Estimation of Spectral Gaps for Sparse Symmetric Matrices
Michele Benzi, Michele Rinelli, Igor Simunec
Abstract
Identifying the gap between two consecutive eigenvalues of a real symmetric matrix \(A \in \R ^{n \times n}\) is an important task that is often encountered in applications, such as in electronic structure computations. For instance, in Kohn-Sham Density Functional Theory [5] one has to determine the spectral projector \(P_\mu \) associated with the Fermi level (or chemical potential) \(\mu \in \R \), which corresponds to the occupied states of a system described by a discrete Hamiltonian \(A\). In the case of insulators at zero electronic temperature, there is a gap separating the first \(k\) eigenvalues of \(A\) from the rest of the spectrum, and the Fermi level \(\mu \) lies inside the gap between the \(k\)-th and \((k+1)\)-th eigenvalue of \(A\), where \(k\) is the number of electrons in the system. In this setting, the spectral projector \(P_\mu = h_\mu (A)\) is often approximated using polynomials or rational functions that approximate the step function \(h_\mu (\lambda )\), which takes the value \(1\) for \(\lambda < \mu \) and \(0\) for \(\lambda > \mu \). In order to use this approach, one first needs to compute a value of \(\mu \) that lies in the gap between \(\lambda _k\) and \(\lambda _{k+1}\), where we denote the eigenvalues of \(A\) as \(\lambda _1, \dots , \lambda _n\) in nondecreasing order.

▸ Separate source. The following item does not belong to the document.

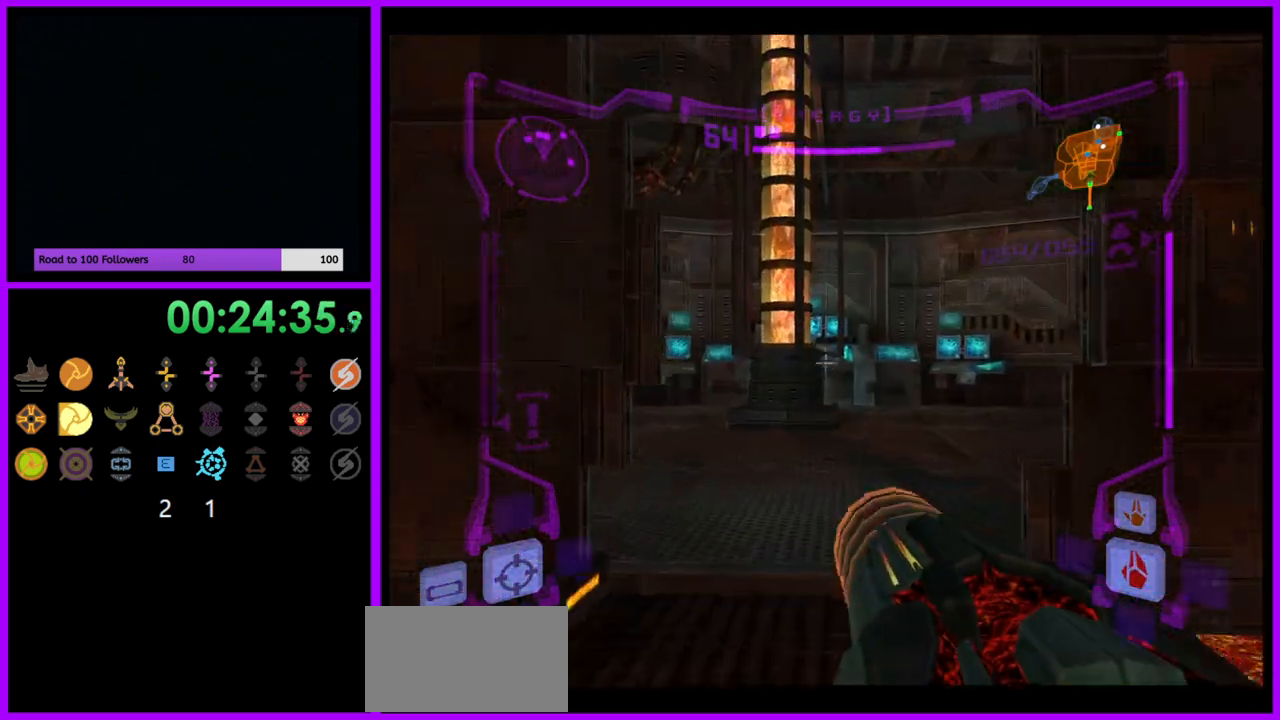
{"buttons": [], "left_stick": "up-right", "right_stick": "center", "events": [[17, "B", "up"], [50, "L1", "up"], [83, "left_stick", "up-right"], [183, "right_stick", "up"], [217, "left_stick", "right"], [333, "right_stick", "center"], [417, "left_stick", "up-right"]]}
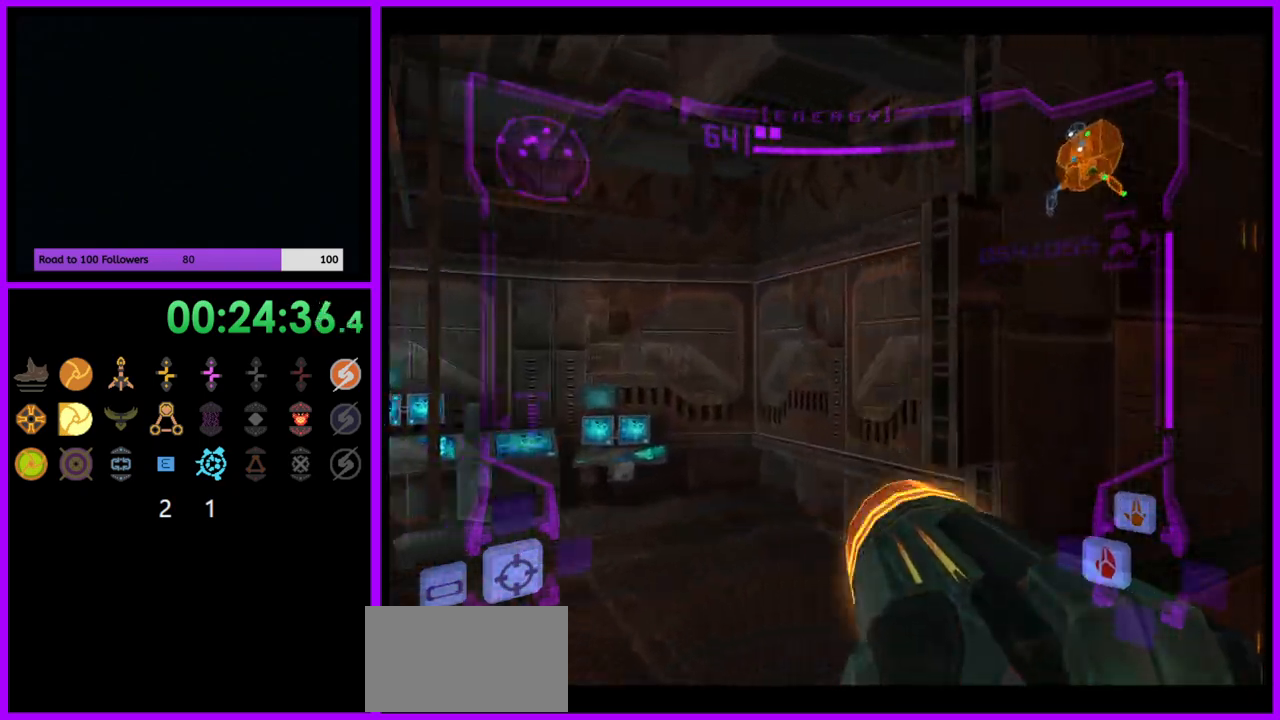
{"buttons": [], "left_stick": "up-right", "right_stick": "center", "events": []}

Instead of looking for the gap between \(\lambda _k\) and \(\lambda _{k+1}\) for a specific \(k\), in this talk we tackle this problem from a different perspective, and aim to find all gaps in the spectrum of \(A\) that are larger than a certain threshold. Since in practical applications the gap between \(\lambda _k\) and \(\lambda _{k+1}\) is often relatively large, we expect that this approach will provide useful results even when one needs to find a single, specific gap.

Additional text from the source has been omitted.